On Sunday, pollution levels in Delhi shot up by around 100 points at air quality index (AQI), the Central Pollution Control Board data showed. The Ministry of Earth Sciences too said that the overall air quality is back in the poor category. The Delhi government has decided to enforce odd-even policy once again. This has not proved any good in the past.
Indian Institute of Technology, Kanpur, had pointed out in the past that trucks were major contributors to the problem. Soil and road dust contributed 26 per cent to the particulate matter while the trucks contributed 30 per cent. In fact, the very transport sector contributes the highest to the pollution levels with its emissions.
Though Delhi's public transport switched to CNG along with most of the autos and taxis, the problem remains with the diesel vehicles. Why is there no stringent check and stringent pollution law in the country still bewilders us.
Is this the age we can afford neglect of such issues? Punjab and Haryana provide up to 80 per cent subsidy to farmers and cooperative societies to buy modern farm equipment for in-situ management of paddy straw and are also running an awareness campaign.
Yet, lack of financial incentives and the short window that the farmers have to go for the next crop make them go for burning, the easiest method. Governments talk of installing air purifiers at all junctions and spraying with water cannons to contain pollution, but rudimentary issues are forgotten.
Where is the real action of cutting pollution at the source? Blaming the farmer alone is not going to help the situation. Even if the farmers want to buy happy seeder machines, the downside is that the farmers need to pay upfront, and to claim subsidies, they say they have to submit three sets of applications, six separate forms, receipts for buying the machines and clearances from half a dozen local government offices.

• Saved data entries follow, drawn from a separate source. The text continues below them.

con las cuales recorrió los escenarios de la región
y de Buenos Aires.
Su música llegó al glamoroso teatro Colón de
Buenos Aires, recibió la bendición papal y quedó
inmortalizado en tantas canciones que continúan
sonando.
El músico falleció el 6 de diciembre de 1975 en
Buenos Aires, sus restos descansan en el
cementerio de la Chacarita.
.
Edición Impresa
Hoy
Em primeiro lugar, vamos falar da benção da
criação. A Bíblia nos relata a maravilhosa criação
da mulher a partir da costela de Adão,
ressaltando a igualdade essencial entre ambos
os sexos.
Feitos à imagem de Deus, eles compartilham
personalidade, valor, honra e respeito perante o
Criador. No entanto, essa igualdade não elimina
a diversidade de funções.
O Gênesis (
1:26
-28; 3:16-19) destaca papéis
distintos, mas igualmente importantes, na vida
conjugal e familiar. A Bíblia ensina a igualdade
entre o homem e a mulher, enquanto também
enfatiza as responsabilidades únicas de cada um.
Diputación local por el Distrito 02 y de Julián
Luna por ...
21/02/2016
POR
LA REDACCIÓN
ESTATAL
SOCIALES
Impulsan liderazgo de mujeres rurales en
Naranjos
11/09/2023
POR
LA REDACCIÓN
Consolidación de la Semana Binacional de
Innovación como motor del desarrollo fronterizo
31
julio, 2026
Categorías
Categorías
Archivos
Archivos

After submission of all these papers, they are not sure when their applications will be processed. So what is a poor farmer supposed to do? Simply put, the system does not allow them to buy one even if they are serious about it.
Delhi is one of the best monitored compared to other cities in the country. It has 38 separate air quality testing stations. Any attempt at fighting pollution all alone will not give dividends.
Delhi Pollution Control Committee has rightly observed that the entire Indo-Gangetic belt has to deal with pollution and not Delhi alone and this means that Punjab, Haryana, Delhi, Uttar Pradesh, Bihar and Jharkhand have to fight together.
Collectively we have destroyed the air quality and hence, collectively one has to negate the effects.